Baku replies to Russian Foreign Ministry over visit of “head” of separatist regime (UPDATE
Details added (first version posted on 17:52)
Baku, Azerbaijan, Nov. 30
Following the logic of the comment by the Russian Foreign Ministry, Bako Sahakyan came for rest to Lake Baikal, and not to Moscow, where he held meetings as a so-called head of an illegal regime created in the Azerbaijani territories, occupied as a result of the use of force and ethnic cleansing, Leyla Abdullayeva, acting spokeswoman of the Azerbaijani Foreign Ministry, told Trend Nov. 30.
Abdullayeva said that the comment by the Russian Foreign Ministry says that this trip “doesn’t contradict Russian legislation, the existing international agreements and Russia’s mediation mission in the settlement of the Armenia-Azerbaijan Nagorno-Karabakh conflict.”

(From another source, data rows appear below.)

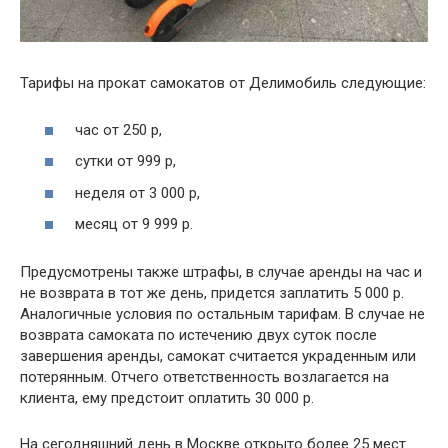
Тарифы на прокат самокатов от Делимобиль следующие:
час от 250 р,
сутки от 999 р,
неделя от 3 000 р,
месяц от 9 999 р.
Предусмотрены также штрафы, в случае аренды на час и
не возврата в тот же день, придется заплатить 5 000 р.
Аналогичные условия по остальным тарифам. В случае не
возврата самоката по истечению двух суток после
завершения аренды, самокат считается украденным или
потерянным. Отчего ответственность возлагается на
клиента, ему предстоит оплатить 30 000 р.
На сегодняшний день в Москве открыто более 25 мест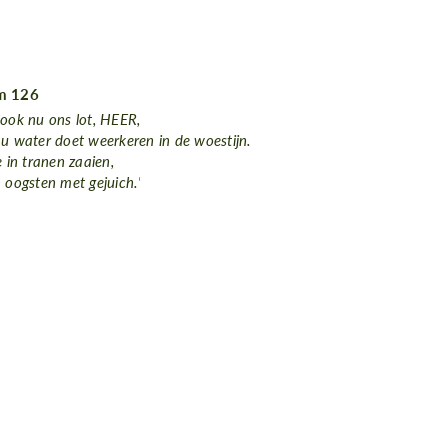
m 126
 ook nu ons lot, HEER,
 u water doet weerkeren in de woestijn.
ie in tranen zaaien,
n oogsten met gejuich.
‘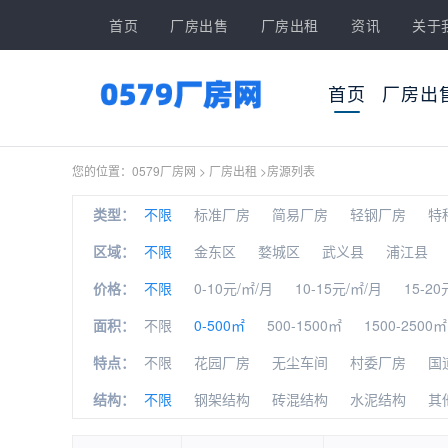
首页
厂房出售
厂房出租
资讯
关于
首页
厂房出
您的位置：
0579厂房网
>
厂房出租
>
房源列表
类型：
不限
标准厂房
简易厂房
轻钢厂房
特
区域：
不限
金东区
婺城区
武义县
浦江县
价格：
不限
0-10元/㎡/月
10-15元/㎡/月
15-20
面积：
不限
0-500㎡
500-1500㎡
1500-2500㎡
特点：
不限
花园厂房
无尘车间
村委厂房
国
结构：
不限
钢架结构
砖混结构
水泥结构
其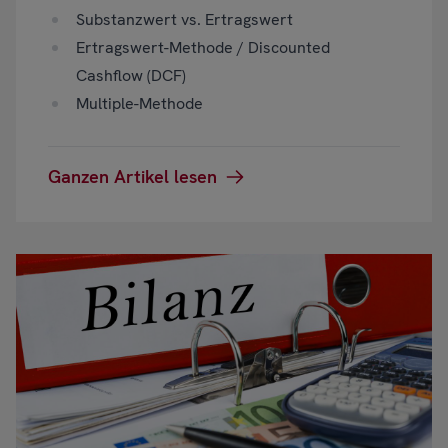
Substanzwert vs. Ertragswert
Ertragswert-Methode / Discounted
Cashflow (DCF)
Multiple-Methode
Ganzen Artikel lesen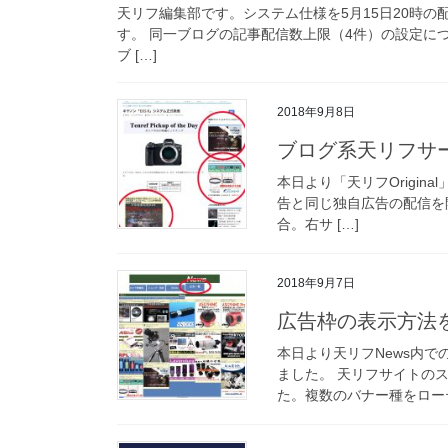
天リフ編集部です。システム仕様を5月15日20時
す。 同一ブログの記事配信数上限（4件）の設定に
ブ […]
2018年9月8日
ブログ系天リフサ
本日より「天リフOrigina
告と同じ独自広告の配信を開始し
合。右サ […]
2018年9月7日
広告枠の表示方法
本日より天リフNews内
ました。 天リフサイトの
た。複数のバナー種をローテ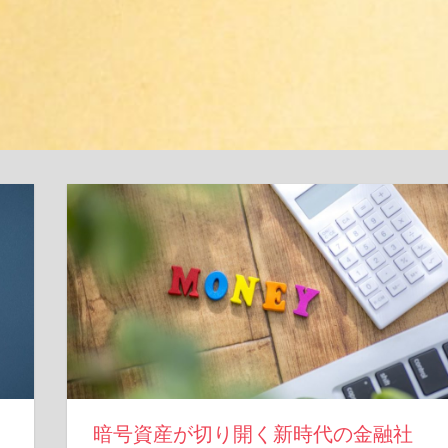
暗号資産が切り開く新時代の金融社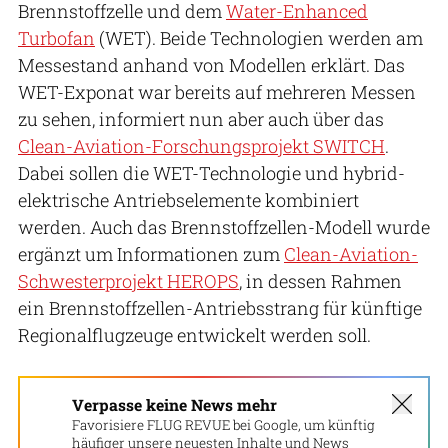
Brennstoffzelle und dem
Water-Enhanced
Turbofan
(WET). Beide Technologien werden am
Messestand anhand von Modellen erklärt. Das
WET-Exponat war bereits auf mehreren Messen
zu sehen, informiert nun aber auch über das
Clean-Aviation-Forschungsprojekt SWITCH
.
Dabei sollen die WET-Technologie und hybrid-
elektrische Antriebselemente kombiniert
werden. Auch das Brennstoffzellen-Modell wurde
ergänzt um Informationen zum
Clean-Aviation-
Schwesterprojekt HEROPS
, in dessen Rahmen
ein Brennstoffzellen-Antriebsstrang für künftige
Regionalflugzeuge entwickelt werden soll.
Verpasse keine News mehr
Favorisiere FLUG REVUE bei Google, um künftig
häufiger unsere neuesten Inhalte und News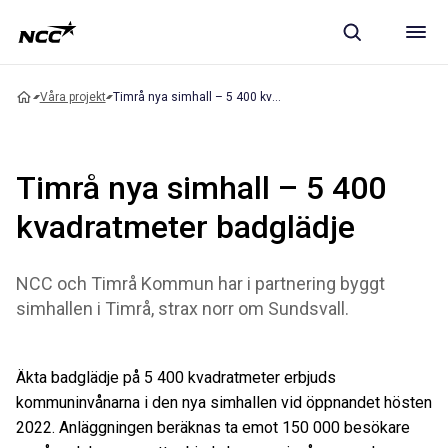
Våra projekt
Timrå nya simhall – 5 400 kvadratmeter badglädje
Timrå nya simhall – 5 400
kvadratmeter badglädje
NCC och Timrå Kommun har i partnering byggt
simhallen i Timrå, strax norr om Sundsvall.
Äkta badglädje på 5 400 kvadratmeter erbjuds
kommuninvånarna i den nya simhallen vid öppnandet hösten
2022. Anläggningen beräknas ta emot 150 000 besökare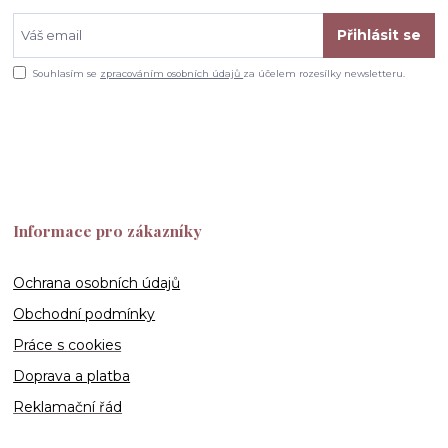
Přihlásit se
Souhlasím se
zpracováním osobních údajů
za účelem rozesílky newsletteru.
Informace pro zákazníky
Ochrana osobních údajů
Obchodní podmínky
Práce s cookies
Doprava a platba
Reklamační řád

“Once again, I would like to remind that Article 5 of the Treaty on Friendship, Cooperation and Mutual Security between Azerbaijan and Russia dated 1997 clearly reads: “The parties undertake not to support separatist movements, and also prohibit and suppress activity of individuals aimed against the state sovereignty, independence and territorial integrity of the other party”,” she said.
“In this regard, it would be appropriate to point out paragraph 4 of Article 15 of Russia’s Constitution: “Generally accepted principles and norms of international law and international treaties of the Russian Federation are an integral part of its legal system. If an international treaty of the Russian Federation establishes other rules than those provided by law, the rules of the international treaty apply”,” she noted.
As for Russia’s mediation mission, Abdullayeva added that the document defining the mandate of the OSCE Minsk Group’s co-chairs clearly reads: “The co-chairs will be guided by the principles and norms of the OSCE, the UN Charter, the decisions of the OSCE forums, including the decision of the Council of Ministers dated March 24, 1992, and in particular the decision of the Budapest Summit, as well as the relevant resolutions of the UN Security Council.”
“This also raises the question - if this is really a “private” trip of a person from the territory of the Republic of Azerbaijan to the Russian Federation (in accordance with the UN Security Council resolutions No. 822, 853, 874 and 884, the Russian Federation recognizes the Nagorno-Karabakh region as Azerbaijan’s territory), were the relevant requirements applied to this person when crossing the state border of Russia, primarily those which require a valid document issued in accordance with the laws of the country of origin - Azerbaijan?” she asked.
The conflict between the two South Caucasus countries began in 1988 when Armenia made territorial claims against Azerbaijan. As a result of the ensuing war, in 1992 Armenian armed forces occupied 20 percent of Azerbaijan, including the Nagorno-Karabakh region and seven surrounding districts.
The 1994 ceasefire agreement was followed by peace negotiations. Armenia has not yet implemented four UN Security Council resolutions on withdrawal of its armed forces from the Nagorno-Karabakh and the surrounding districts.